**ASSIGNMENT:** Apart from the images, every record below must be given again without alteration.

─── THE DATA ───

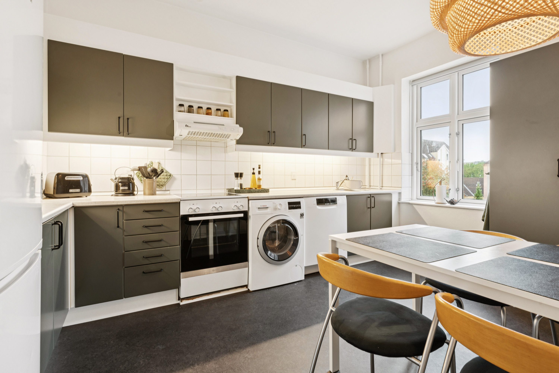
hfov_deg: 93.3
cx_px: 280
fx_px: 264
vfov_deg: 70.4
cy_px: 186
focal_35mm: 17
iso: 800
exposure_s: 1/2
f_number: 11
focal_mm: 17
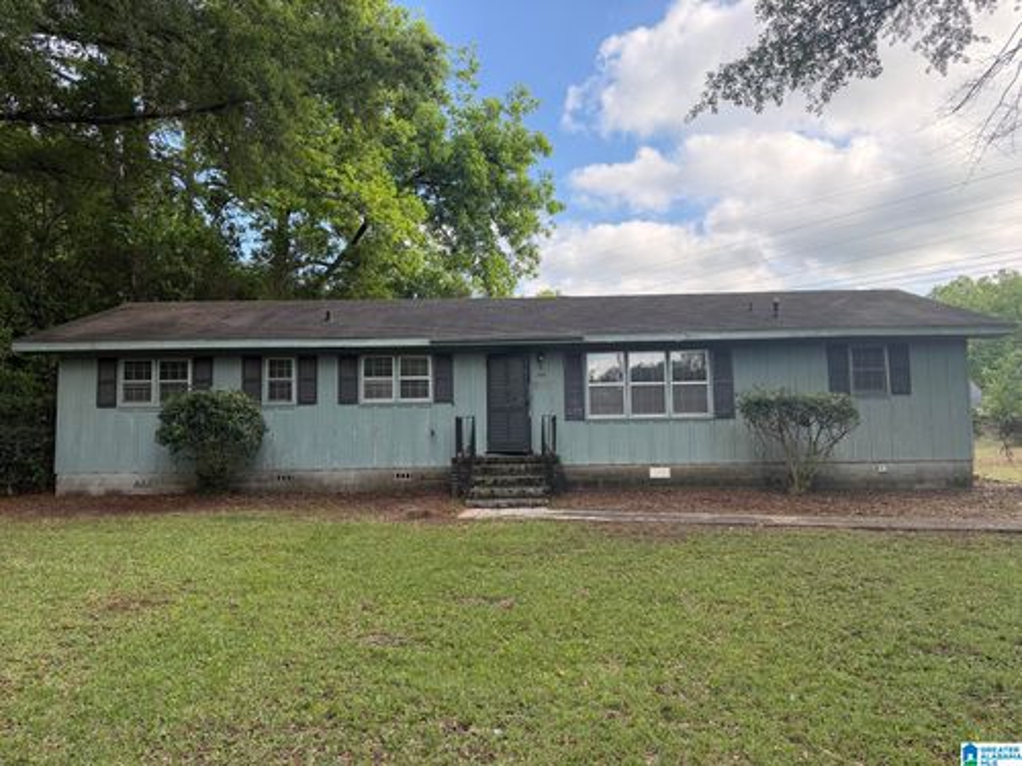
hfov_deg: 71.6
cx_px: 511
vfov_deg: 56.8
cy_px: 383
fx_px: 709
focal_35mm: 24
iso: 100
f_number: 1.78
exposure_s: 1/1174
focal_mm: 6.76
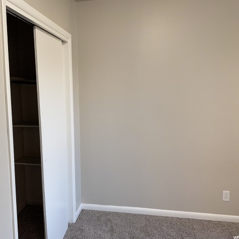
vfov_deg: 52.5
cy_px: 118
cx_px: 88
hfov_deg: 51.9
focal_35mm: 31
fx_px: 242
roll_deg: +2.2
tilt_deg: -4.3
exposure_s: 1/60
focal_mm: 4.25
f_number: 1.8
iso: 125
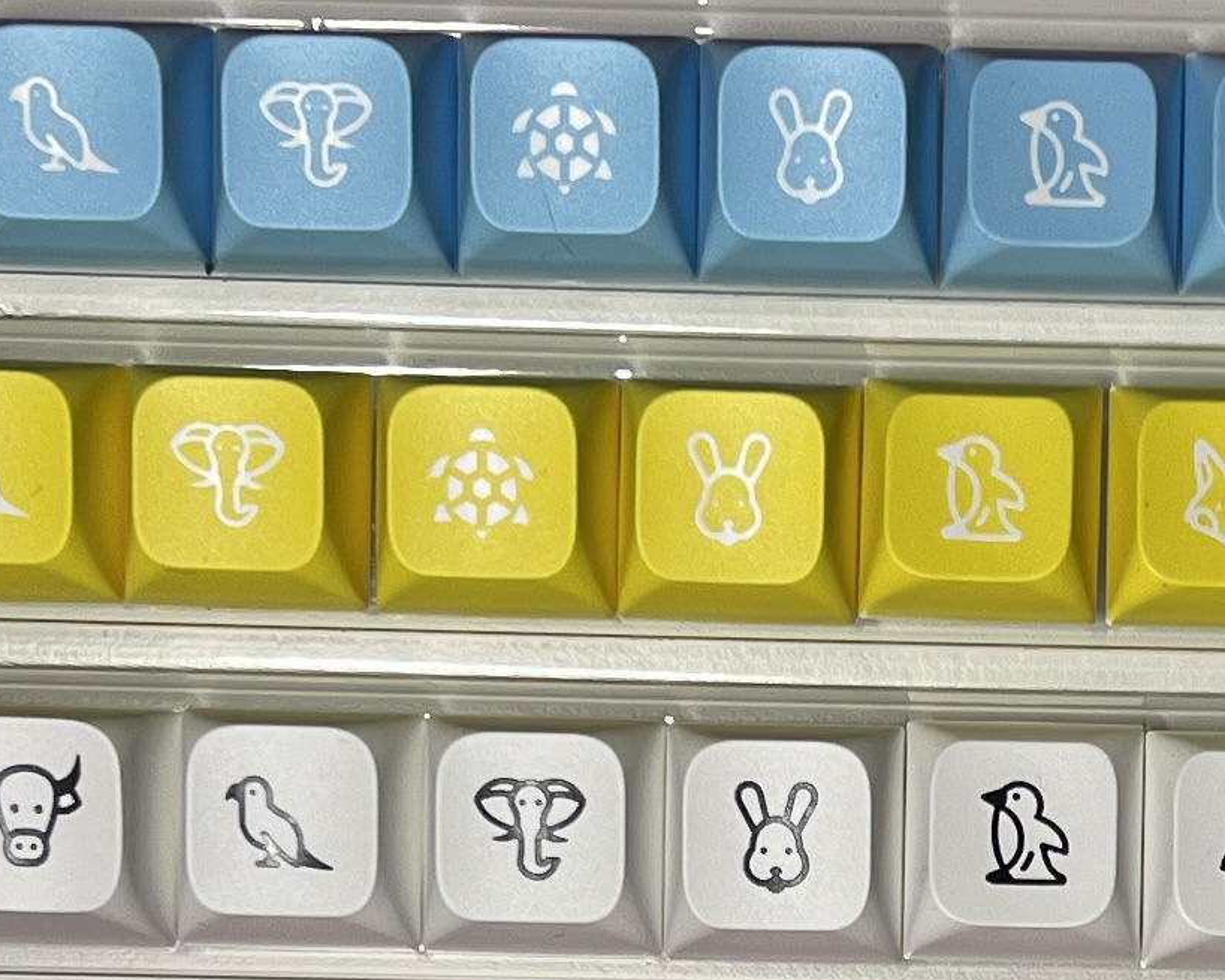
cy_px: 1062
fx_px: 4531
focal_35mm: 125
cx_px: 1081
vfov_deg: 12.1
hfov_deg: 15.2
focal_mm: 5.7
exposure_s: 1/142
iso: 32
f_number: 1.5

───

**RESULT FOR THIS EXERCISE:**
hfov_deg: 93.3
cx_px: 280
fx_px: 264
vfov_deg: 70.4
cy_px: 186
focal_35mm: 17
iso: 800
exposure_s: 1/2
f_number: 11
focal_mm: 17
hfov_deg: 71.6
cx_px: 511
vfov_deg: 56.8
cy_px: 383
fx_px: 709
focal_35mm: 24
iso: 100
f_number: 1.78
exposure_s: 1/1174
focal_mm: 6.76
vfov_deg: 52.5
cy_px: 118
cx_px: 88
hfov_deg: 51.9
focal_35mm: 31
fx_px: 242
roll_deg: +2.2
tilt_deg: -4.3
exposure_s: 1/60
focal_mm: 4.25
f_number: 1.8
iso: 125
cy_px: 1062
fx_px: 4531
focal_35mm: 125
cx_px: 1081
vfov_deg: 12.1
hfov_deg: 15.2
focal_mm: 5.7
exposure_s: 1/142
iso: 32
f_number: 1.5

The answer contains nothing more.